There are a lot of ways to learn words, here are some I would recommend.

  • Feel like reading? Paste a document about a topic in your target language that you would like to read.
  • Make each sentence its own paragraph
  • Highlight all words you don’t know what mean.
  • Look them up, put them in the glosses after each sentence.
  • Then read the entire article out loud, sentence by sentence. Don’t forget to read the glosses out loud as well, and develop stories for them, if you can.
  • But don’t feel too pressure to make stories for all of them if you think it is too time-intensive. For two reasons: (a) they may be related to words or roots in simpler words in your target language you already know and (b) there is the gift of context already.

 

You can also do this with song lyrics or dialogues.

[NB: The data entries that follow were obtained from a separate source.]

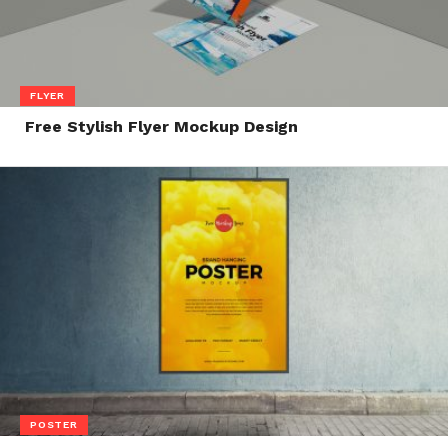
FLYER
Free Stylish Flyer Mockup Design
POSTER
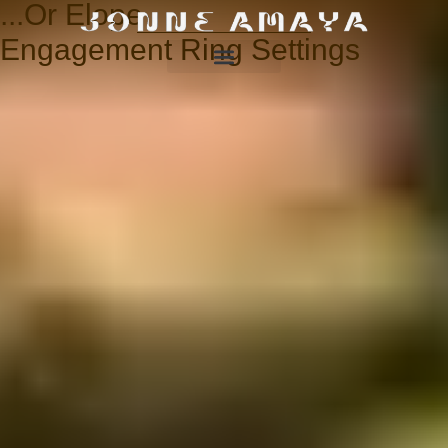
...Or Elope
Engagement Ring Settings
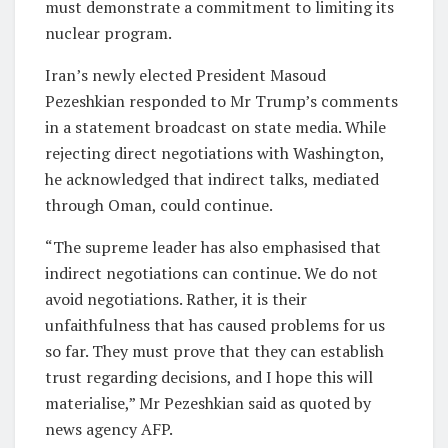
must demonstrate a commitment to limiting its
nuclear program.
Iran’s newly elected President Masoud
Pezeshkian responded to Mr Trump’s comments
in a statement broadcast on state media. While
rejecting direct negotiations with Washington,
he acknowledged that indirect talks, mediated
through Oman, could continue.
“The supreme leader has also emphasised that
indirect negotiations can continue. We do not
avoid negotiations. Rather, it is their
unfaithfulness that has caused problems for us
so far. They must prove that they can establish
trust regarding decisions, and I hope this will
materialise,” Mr Pezeshkian said as quoted by
news agency AFP.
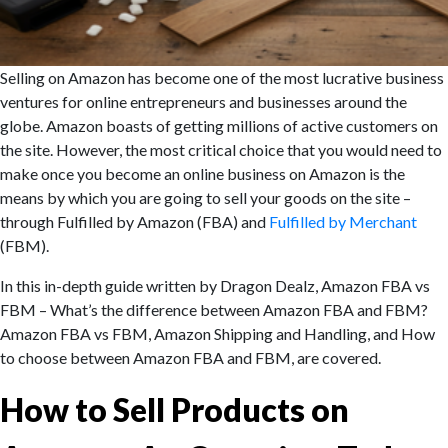
Selling on Amazon has become one of the most lucrative business
ventures for online entrepreneurs and businesses around the
globe. Amazon boasts of getting millions of active customers on
the site. However, the most critical choice that you would need to
make once you become an online business on Amazon is the
means by which you are going to sell your goods on the site –
through Fulfilled by Amazon (FBA) and
Fulfilled by Merchant
(FBM).
In this in-depth guide written by Dragon Dealz, Amazon FBA vs
FBM – What’s the difference between Amazon FBA and FBM?
Amazon FBA vs FBM, Amazon Shipping and Handling, and How
to choose between Amazon FBA and FBM, are covered.
How to Sell Products on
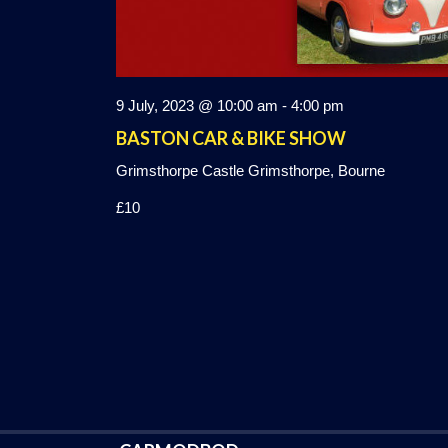
9 July, 2023 @ 10:00 am
-
4:00 pm
BASTON CAR & BIKE SHOW
Grimsthorpe Castle
Grimsthorpe, Bourne
£10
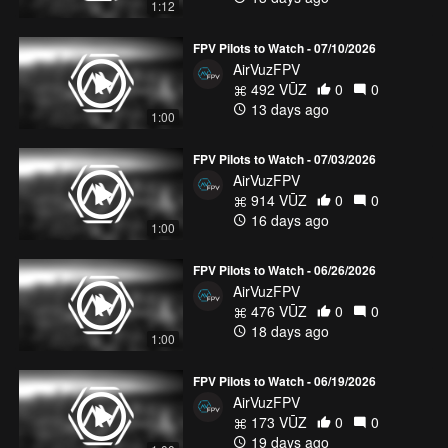
1:12
FPV Pilots to Watch - 07/10/2026
AirVuzFPV
492 VŪZ
0
0
13 days ago
1:00
FPV Pilots to Watch - 07/03/2026
AirVuzFPV
914 VŪZ
0
0
16 days ago
1:00
FPV Pilots to Watch - 06/26/2026
AirVuzFPV
476 VŪZ
0
0
18 days ago
1:00
FPV Pilots to Watch - 06/19/2026
AirVuzFPV
173 VŪZ
0
0
19 days ago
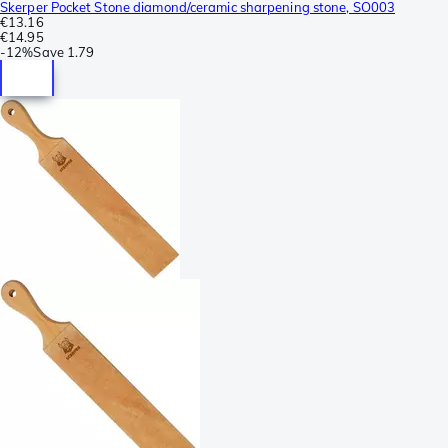
Skerper Pocket Stone diamond/ceramic sharpening stone, SO003
€13.16
€14.95
-
12%
Save
1.79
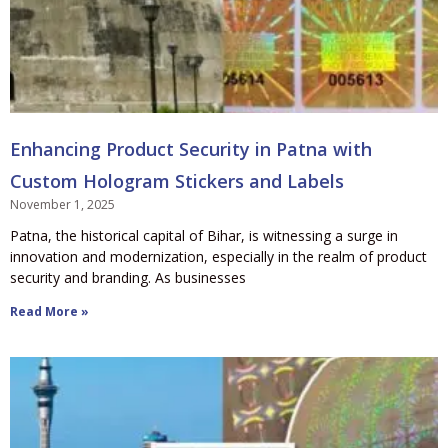
Enhancing Product Security in Patna with
Custom Hologram Stickers and Labels
November 1, 2025
Patna, the historical capital of Bihar, is witnessing a surge in
innovation and modernization, especially in the realm of product
security and branding. As businesses
Read More »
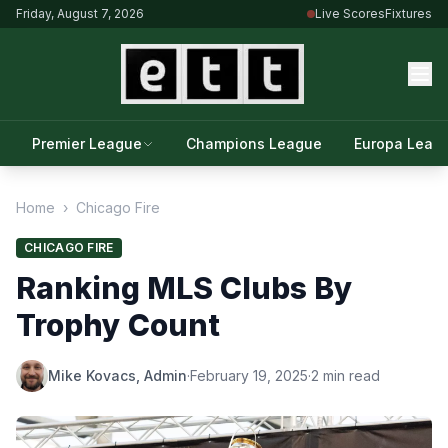
Friday, August 7, 2026
Live Scores
Fixtures
Premier League
Champions League
Europa Leag
Home
›
Chicago Fire
CHICAGO FIRE
Ranking MLS Clubs By
Trophy Count
Mike Kovacs, Admin
·
February 19, 2025
·
2 min read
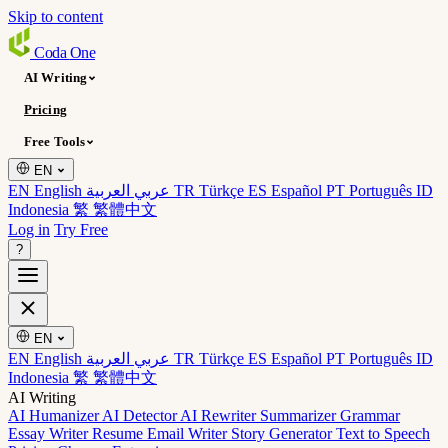
Skip to content
Coda
One
AI Writing
Pricing
Free Tools
EN
EN English
عربي العربية
TR Türkçe
ES Español
PT Português
ID
Indonesia
繁 繁體中文
Log in
Try Free
?
EN
EN English
عربي العربية
TR Türkçe
ES Español
PT Português
ID
Indonesia
繁 繁體中文
AI Writing
AI Humanizer
AI Detector
AI Rewriter
Summarizer
Grammar
Essay Writer
Resume
Email Writer
Story Generator
Text to Speech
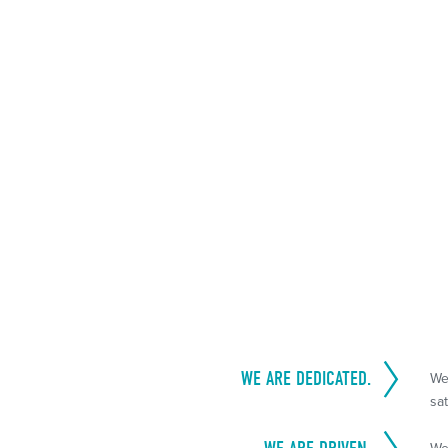
WE ARE DEDICATED.
We
sat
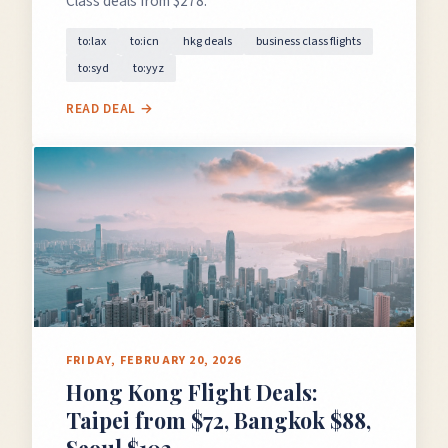
Class deals from $278.
to:lax
to:icn
hkg deals
business class flights
to:syd
to:yyz
READ DEAL →
FRIDAY, FEBRUARY 20, 2026
Hong Kong Flight Deals:
Taipei from $72, Bangkok $88,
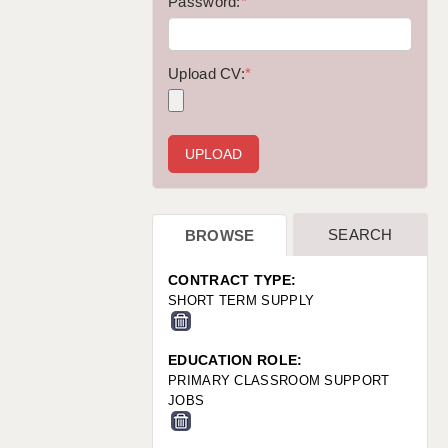
WARRINGTON: 01925 231375
Password:
*
WORCESTER: 01905 887157
Upload CV:
*
SEARCH
BROWSE
CONTRACT TYPE:
SHORT TERM SUPPLY
EDUCATION ROLE:
PRIMARY CLASSROOM SUPPORT
JOBS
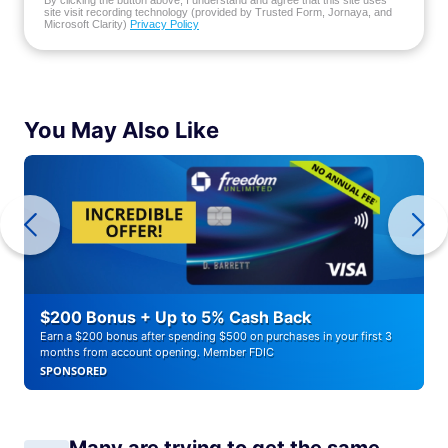
By clicking the button above, I understand and agree that this site uses
site visit recording technology (provided by Trusted Form, Jornaya, and
Microsoft Clarity)
Privacy Policy
You May Also Like
$200 Bonus + Up to 5% Cash Back
Earn a $200 bonus after spending $500 on purchases in your first 3
months from account opening. Member FDIC
SPONSORED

Would you rather watch TV?

  • Make sure to “shadow”, so pause every now and then and repeat what the characters are saying. Even if you get it very wrong. Even if you KNOW you are getting it very wrong.
  • IF the show you are watching exists in a dubbed or an original version that is in your native language or in another language you know well, feel free to go through both shot-by-shot. Pay attention to the words! (This is one thing that really helped me with Finnish, which has a very large dubbing market for animated cartoons, usually for children but no less entertaining for older folks).
  • Would you like to watch something in subtitles? Pause after each bit and say the words out loud. Pay attention to what the word-by-word translation would be.
  • Again, context will help you remember that.

 

Go to “conclusion”

 

Conclusion

 

The biggest language learning struggle of 2016 was this: I could study all I wanted, but no matter how much I did it, I wouldn’t get anywhere unless (1) I genuinely was at ease with myself (2) I was willing to forgive myself for mistakes (which include accidentally mispronouncing something as a swearword to a minor phoneme off that doesn’t change any meaning) and (3) appreciating how far I’ve come.

While on the way to your language exchange event, keep yourself with positive thinking. There may be those who only want to talk to you in English if you attempt to speak their language (especially if you are a polyglot novice), but keep in mind that one day, if you truly wish it and with enough progress, you will speak enough of the language so that they will switch from English to their language with you.

And then all of the bad memories you may have had of your failures and slip-ups and embarrassments will be something to laugh at.